Checkpointing model not working at evaluation time

I’m using the technique of saving and loading the models as suggested in the Pytorch docs. I checkpoint the model whenever the current loss is lesser than the previous one. The problem here is that when I evaluate my validation data set, I’m getting the same accuracy with or without using checkpoint to load the model. Ideally the accuracy should vary right?

Here are my code snippets

def evaluate(dataloader, model, checkpoint=None):
  correct = 0
  tot_box = 0
  if checkpoint:
    model.load_state_dict(checkpoint['state'])
  model.eval()
  with torch.no_grad():
    for X, Y in dataloader:
      X, Y = X.to(device), Y.to(device)
      outputs = model(X)
      for batch in range(Y.shape[0]):
        boxes = decode_to_boxes(Y[batch], outputs[batch], grid_size, input_img_size[0])
        tot_box += boxes.shape[0]
        for box in boxes:
          iou_score = iou(box[0], box[1])
          if iou_score >=0.8:
            correct += 1
  
  accuracy = correct*100/tot_box
  return accuracy
checkpoint = {}
def fit(epochs=10, lr=0.0001):
  opt = optim.Adam(model.parameters(), lr)
  min_loss = 10
  for epoch in tqdm(range(epochs), total=epochs, unit="epoch"):
    for X_train, Y_train in train_loader:
      X_train, Y_train = X_train.to(device), Y_train.to(device)
      outputs = model(X_train)
      loss = loss_fn(outputs, Y_train)

      opt.zero_grad()
      loss.backward()
      opt.step()

      if loss.item() < min_loss:
        min_loss = loss.item()
        checkpoint['loss'] = (min_loss, epoch)
        checkpoint['state'] = model.state_dict()

    print('Epoch {}/{} loss {} min_loss {}'.format(epoch+1, epochs, round(loss.item(), 2), round(min_loss, 2)))

model = Network().to(device)
fit(40)
print(checkpoint['loss'])
-> (0.16597580909729004, 33)
evaluate(val_loader, model)
-> 45.06578947368421
evaluate(val_loader, model, checkpoint)
-> 45.06578947368421

I’m not able to understand why the accuracy is coming same.

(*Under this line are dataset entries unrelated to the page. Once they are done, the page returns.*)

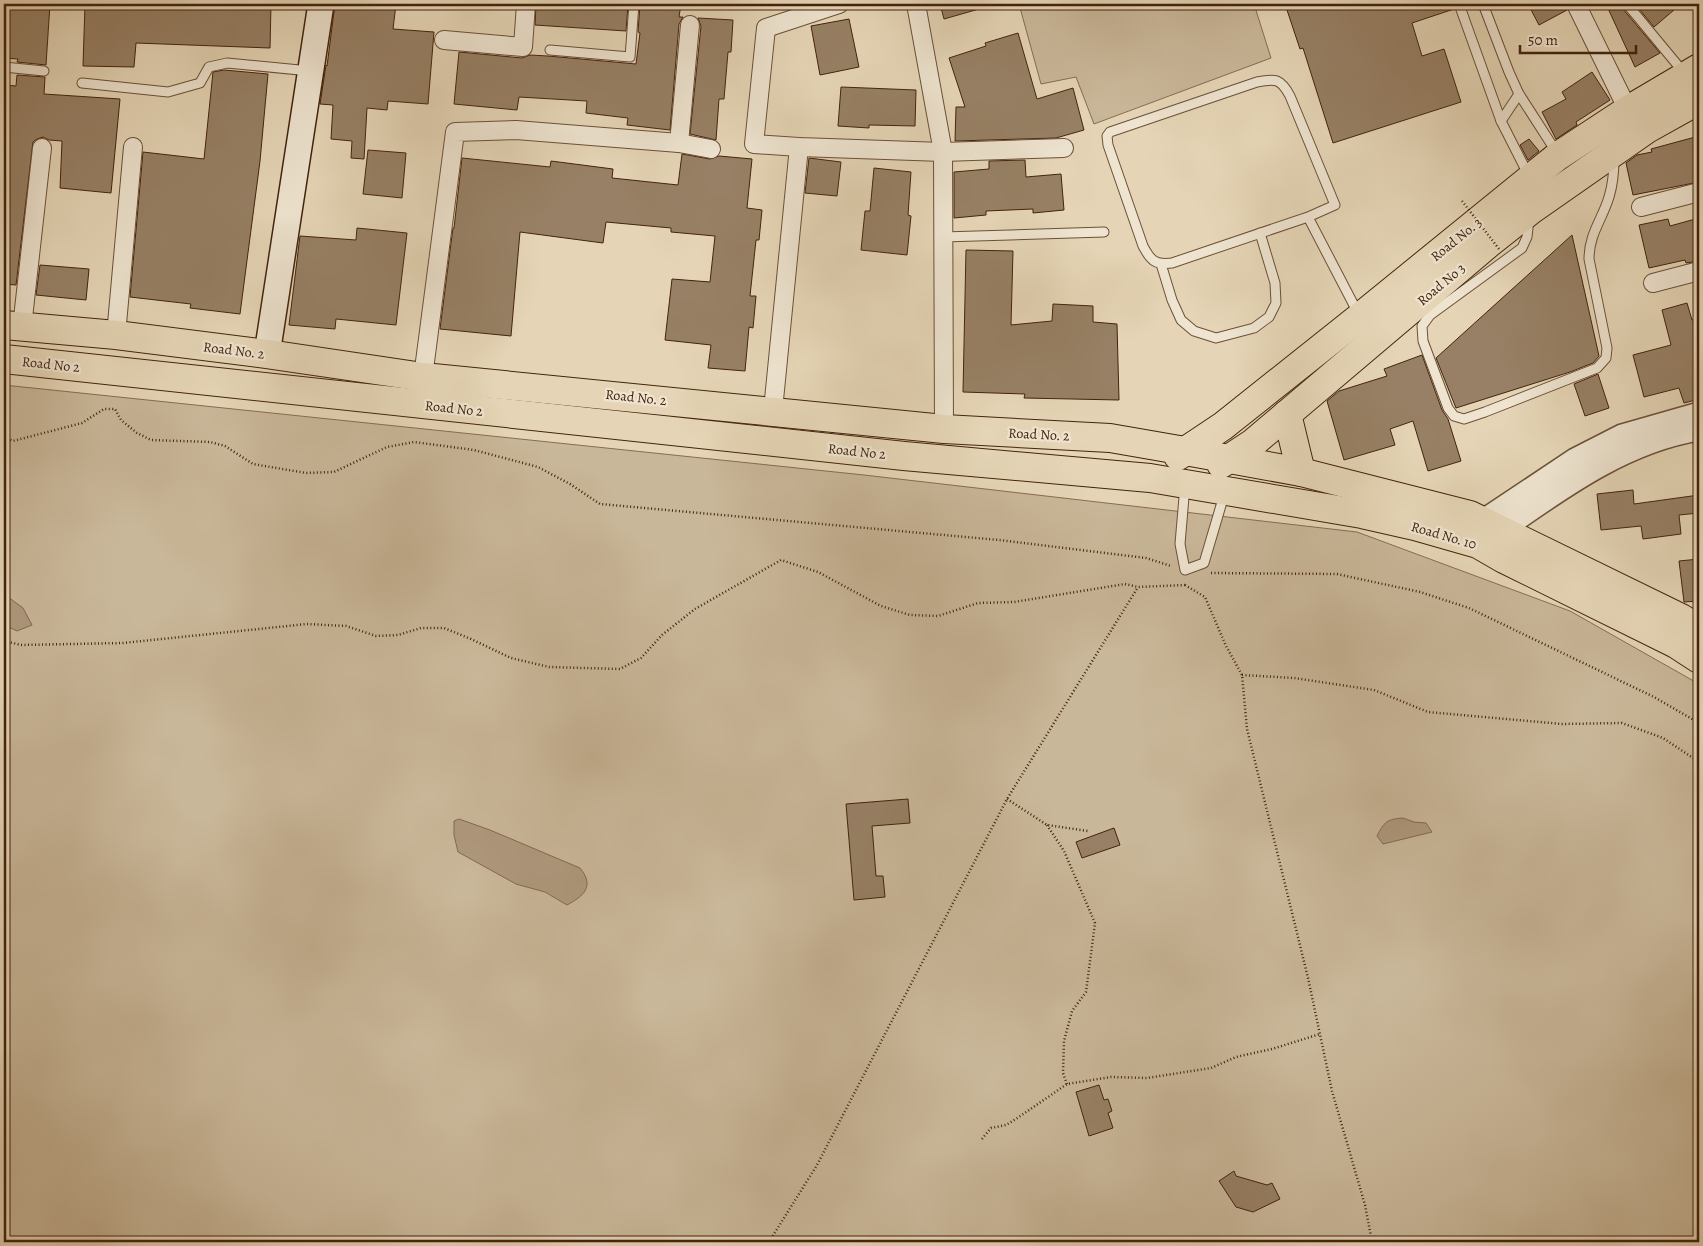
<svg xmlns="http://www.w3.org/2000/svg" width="1703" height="1246" viewBox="0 0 1703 1246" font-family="Alegreya,serif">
<rect width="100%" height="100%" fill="#e5d5b6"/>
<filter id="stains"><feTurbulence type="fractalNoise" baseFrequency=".004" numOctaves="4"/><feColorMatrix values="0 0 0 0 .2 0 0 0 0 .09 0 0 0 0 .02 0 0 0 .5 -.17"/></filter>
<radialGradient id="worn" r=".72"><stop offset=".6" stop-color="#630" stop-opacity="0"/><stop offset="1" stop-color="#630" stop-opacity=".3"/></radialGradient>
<g fill="#c9b799" stroke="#866d53">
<path d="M1019 4H1254L1271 58 1094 124 1076 77 1041 84Z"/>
<path d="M4 385 864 475 1357 532 1570 611 1699 684V1242H4Z"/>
</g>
<g fill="#ae987d" stroke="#836950">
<path d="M4 594 23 608 32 625 17 631 4 625Z"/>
<path d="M1403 818 1414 822 1426 823 1432 832 1383 844 1377 836C1384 822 1387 819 1403 818Z"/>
<path d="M459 819 490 830 580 868C595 886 584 896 567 905L545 892 516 884 458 852 454 835V821Z"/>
</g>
<g fill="#978065" stroke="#43230d">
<path d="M4 4H50L46 65 17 62 18 59 4 58Z"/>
<path d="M85 4H271L270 48 136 43 134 67 83 66Z"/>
<path d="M335 4H396L393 29 434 32 428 104 388 101 387 110 367 108 364 159 351 158 352 141 331 139 333 105 320 104 326 65 327 66Z"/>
<path d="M536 4H628L626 31 535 25Z"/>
<path d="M640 4H681L679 17H683L679 24 670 130 627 125 628 118 586 113 587 101 519 97 517 110 454 104 459 52 522 58 530 55 548 56 636 64 640 33 638 32Z"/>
<path d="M940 4H985L986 7 944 19Z"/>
<path d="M1285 4H1453L1454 9 1412 23 1422 56 1444 49 1461 102 1333 143 1303 48 1300 49Z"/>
<path d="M1528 4H1565L1567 10 1539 25Z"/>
<path d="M1606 4H1621L1622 8 1660 53 1635 67Z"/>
<path d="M1635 4H1681L1654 27Z"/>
<path d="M698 18 733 20 731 52H728L724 99H719L716 140 690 134 701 26Z"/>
<path d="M849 19 859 67 820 75 811 26Z"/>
<path d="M1018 33 1037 99 1073 88 1084 130 1056 138 955 141 956 107H965L949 58 986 46 985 43Z"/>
<path d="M224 70 268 74 260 161 240 314 190 308 191 304 130 297 143 152 204 159 213 72Z"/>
<path d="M1592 72 1610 100 1576 122 1577 125 1556 139 1542 112 1566 99 1562 92Z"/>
<path d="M17 75 45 77 44 94 120 99 111 193 60 188 62 141 49 140 43 137 37 139 33 142 16 285 4 284V85L16 86Z"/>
<path d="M841 87 916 90 915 126 869 125V128L838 126Z"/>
<path d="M1699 136V182L1633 195 1626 163 1637 155 1652 152 1651 149Z"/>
<path d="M1529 139 1539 151 1528 160 1520 145Z"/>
<path d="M368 150 406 153 402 198 363 194Z"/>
<path d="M682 154 710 159 719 156 752 159 747 208 762 210 759 240H756L750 296H756L753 328 749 327 745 371 708 368 711 345 665 340 672 279 710 282 715 236 671 232V228L606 222 603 243 520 232 511 336 440 329 453 228H454L462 158 550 167 551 161 613 169 612 178 678 185Z"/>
<path d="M809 158 841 162 837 196 805 193Z"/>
<path d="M1025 160 1026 177 1061 174 1064 210 1033 213V209L986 211V215L954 218V172L989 169V161Z"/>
<path d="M874 168 911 172 908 215 911 216 907 255 861 250 865 211H870Z"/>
<path d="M1699 218V261L1686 263 1685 260 1649 268 1639 225 1668 219 1670 226Z"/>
<path d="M357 228 407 233 396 325 336 319 335 329 289 325 300 236 356 240Z"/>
<path d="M1572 235 1599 356 1593 363 1570 372 1456 408 1436 358Z"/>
<path d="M966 250 1013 251 1011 325 1052 321 1053 304 1093 306V322L1117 324 1119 400 1024 398 1025 394 963 392Z"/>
<path d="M40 265 89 269 86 300 36 295Z"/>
<path d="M1687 303 1692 320 1699 318V399L1684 403 1679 388 1644 397 1633 355 1671 345 1662 310Z"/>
<path d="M1422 355 1442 410 1448 419 1461 461 1428 471 1413 421 1390 429 1395 445 1344 460 1327 401 1339 391 1387 376 1384 369Z"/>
<path d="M1598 374 1609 408 1585 416 1574 384Z"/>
<path d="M1633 490 1634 504 1699 495V513L1679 515 1681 534 1643 539 1641 526 1601 530 1597 494Z"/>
<path d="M1699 559V601L1684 602 1679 561Z"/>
<path d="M908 799 910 823 872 826 876 876H883L885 897 854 900 846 804Z"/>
<path d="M1114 828 1120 845 1082 858 1076 842Z"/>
<path d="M1099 1085 1104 1100 1108 1099 1112 1111 1108 1113 1113 1128 1089 1136 1076 1092Z"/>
<path d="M1234 1171 1236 1176 1267 1185 1272 1183 1280 1199 1253 1212 1236 1207 1219 1181Z"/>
</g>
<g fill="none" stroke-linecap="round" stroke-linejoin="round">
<g stroke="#6c5037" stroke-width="11">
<g id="service">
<path d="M1459 4 1501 121 1529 176"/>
<path d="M1483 4 1509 72 1519 94 1557 153"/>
<path d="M1627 4 1685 74"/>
<path d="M550 50 630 57 634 4"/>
<path d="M4 67 44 71"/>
<path d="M82 83 168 92 200 83 209 67 227 63 310 71"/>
<path d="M1501 121 1519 94"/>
<path d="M1308 217 1335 205 1290 96C1281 79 1276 78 1257 82L1110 132 1107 136 1108 145 1143 246C1151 261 1155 265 1172 263L1308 217 1359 315"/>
<path d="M1529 219 1527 237 1522 248 1430 315 1422 326 1423 341 1448 408 1454 416 1464 419 1485 412 1597 368 1606 358 1607 348 1589 259C1589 234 1602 220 1609 197 1613 184 1614 171 1614 158"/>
<path d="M943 237 1104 232"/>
<path d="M1161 264 1172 300 1181 320 1194 331 1216 338 1254 328 1269 317 1276 303 1275 283 1260 233"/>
<path d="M1184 497 1180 544 1185 570 1204 563 1222 502"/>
</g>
</g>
<g stroke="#6c5037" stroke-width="20">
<g id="minor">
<path d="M839 4 766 28 754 144 799 147 943 152 1064 148"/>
<path d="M916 4 943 152 944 429"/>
<path d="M1576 4 1628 110"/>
<path d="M444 40 523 47 526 4"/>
<path d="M679 143 690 25"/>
<path d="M1641 207 1699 192"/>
<path d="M1653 283 1699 271"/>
<path d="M22 327 42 148"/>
<path d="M116 335 133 147"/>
<path d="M423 377 455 132 516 130 679 143 711 149"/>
<path d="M773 410 799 147"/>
</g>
</g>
<g stroke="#6c5037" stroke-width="24">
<g id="tertiary">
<path d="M1482 521 1575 459 1622 435 1699 413"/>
<path d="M1502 530C1562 488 1625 442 1699 430"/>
</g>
</g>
<g stroke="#43230d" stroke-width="28">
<path id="secondary" d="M267 354 321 4"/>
</g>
<g stroke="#43230d" stroke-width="30">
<g id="primary">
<path d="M4 325 116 335 267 354 423 377 944 429 1110 438 1185 451 1301 472 1470 515 1681 618 1699 629"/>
<path d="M4 359 904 456 1150 478 1362 514 1415 526 1478 544 1504 559 1676 644 1699 659"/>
<path d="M1287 414 1301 472"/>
<path d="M1178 456 1223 426 1360 317 1558 156 1628 110 1699 68"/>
<path d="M1221 464 1253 443 1488 244 1531 210 1647 129 1699 100"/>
</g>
</g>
<g stroke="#43230d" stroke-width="2.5" stroke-dasharray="1 2.5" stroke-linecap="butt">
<path d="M4 437 13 441 82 423 104 409H115L121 420 137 433 151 440 210 442 225 446 253 464 306 473 334 472 387 447 414 442 474 450 538 467 570 484 600 504 999 540 1146 558 1171 566"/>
<path d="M1211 573 1337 574 1420 592 1469 608 1654 697 1699 723"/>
<path d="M1185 585 1205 597 1226 646 1242 675 1247 729 1308 978 1332 1091 1365 1205 1372 1242"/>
<path d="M4 641 21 645 123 643 307 624 346 626 376 636 398 635 421 628H444L471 639 511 658 549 667 620 669 641 658 662 635 695 609 781 560 818 572 881 606 910 615 938 616 978 603 1014 602 1125 584 1138 587 1185 585"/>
<path d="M1242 675 1294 678 1374 690 1428 712 1562 724 1622 723 1663 738 1699 762"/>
<path d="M1007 799 1047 825 1088 831"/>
<path d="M1047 825 1064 851 1095 923 1086 992 1072 1011 1064 1041 1063 1073 1067 1084"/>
<path d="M982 1139 991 1128 1006 1125 1016 1119 1067 1084 1111 1077 1147 1078 1211 1068 1236 1057 1272 1049 1320 1034"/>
<path d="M769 1242 817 1165 1007 799 1138 587"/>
</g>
<use href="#service" stroke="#eee4d0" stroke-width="9"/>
<use href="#minor" stroke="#eee4d0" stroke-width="18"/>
<use href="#tertiary" stroke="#eee4d0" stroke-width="21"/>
<use href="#secondary" stroke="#eee4d0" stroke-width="25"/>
<use href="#primary" stroke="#e5d5b6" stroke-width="28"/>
<path stroke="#43230d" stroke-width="2.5" stroke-dasharray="1 2.5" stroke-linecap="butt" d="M1462 201 1499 249"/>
</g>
<g text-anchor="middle" stroke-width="4.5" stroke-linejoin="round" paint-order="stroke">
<g font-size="14" fill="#43230d" stroke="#eee4d0">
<text transform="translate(1456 239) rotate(-39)" y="5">Road No. 3</text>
<text transform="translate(1441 284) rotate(-40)" y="5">Road No 3</text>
<text transform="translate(234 350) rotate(7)" y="5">Road No. 2</text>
<text transform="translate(51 364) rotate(6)" y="5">Road No 2</text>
<text transform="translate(636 397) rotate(6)" y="5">Road No. 2</text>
<text transform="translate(454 408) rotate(6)" y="5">Road No 2</text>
<text transform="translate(1039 434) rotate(3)" y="5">Road No. 2</text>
<text transform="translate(857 451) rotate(6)" y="5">Road No 2</text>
<text transform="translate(1444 535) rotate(16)" y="5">Road No. 10</text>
</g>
</g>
<rect width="1703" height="1246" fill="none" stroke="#e5d5b6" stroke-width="20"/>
<rect x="5" y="5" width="1693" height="1236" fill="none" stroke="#43230d" stroke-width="2.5"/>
<rect x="10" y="10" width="1683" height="1226" fill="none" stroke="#43230d"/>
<path d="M1520 45v8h116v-8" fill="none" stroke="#43230d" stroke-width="2.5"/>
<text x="1528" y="45" font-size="15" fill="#43230d" stroke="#eee4d0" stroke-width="4" paint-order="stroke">50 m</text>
<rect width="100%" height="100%" filter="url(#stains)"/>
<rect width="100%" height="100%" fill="url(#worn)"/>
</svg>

I hope I’m able to convey my question clearly.

Hi,

The problem is that when you get the state dict, it does not clone all the Tensors but gives you reference to them.
So when further training updates your model, it also updates the values stored in your checkpoint.
You can do: checkpoint['state'] = {name: t.clone() for name, t in model.state_dict()}

2 Likes

Hey thanks, it worked.
By the way, checkpoint['state'] = model.state_dict() this code used to work on my previous projects. In fact Pytorch also suggest the same code in its docs for checkpointing. But this code is not working anymore.
Is this checkpoint['state'] = {name: t.clone() for name, t in model.state_dict()} the new way of checkpointing?

It’s a bit hard to tell, as the plain assignment would work, if you store the checkpoint directly afterwards.
However, since you are temporarily storing the state_dict and are continuing the training, the checkpoint will also be updated, as explained by @albanD.

I think this behavior didn’t change, but in which version was your approach working?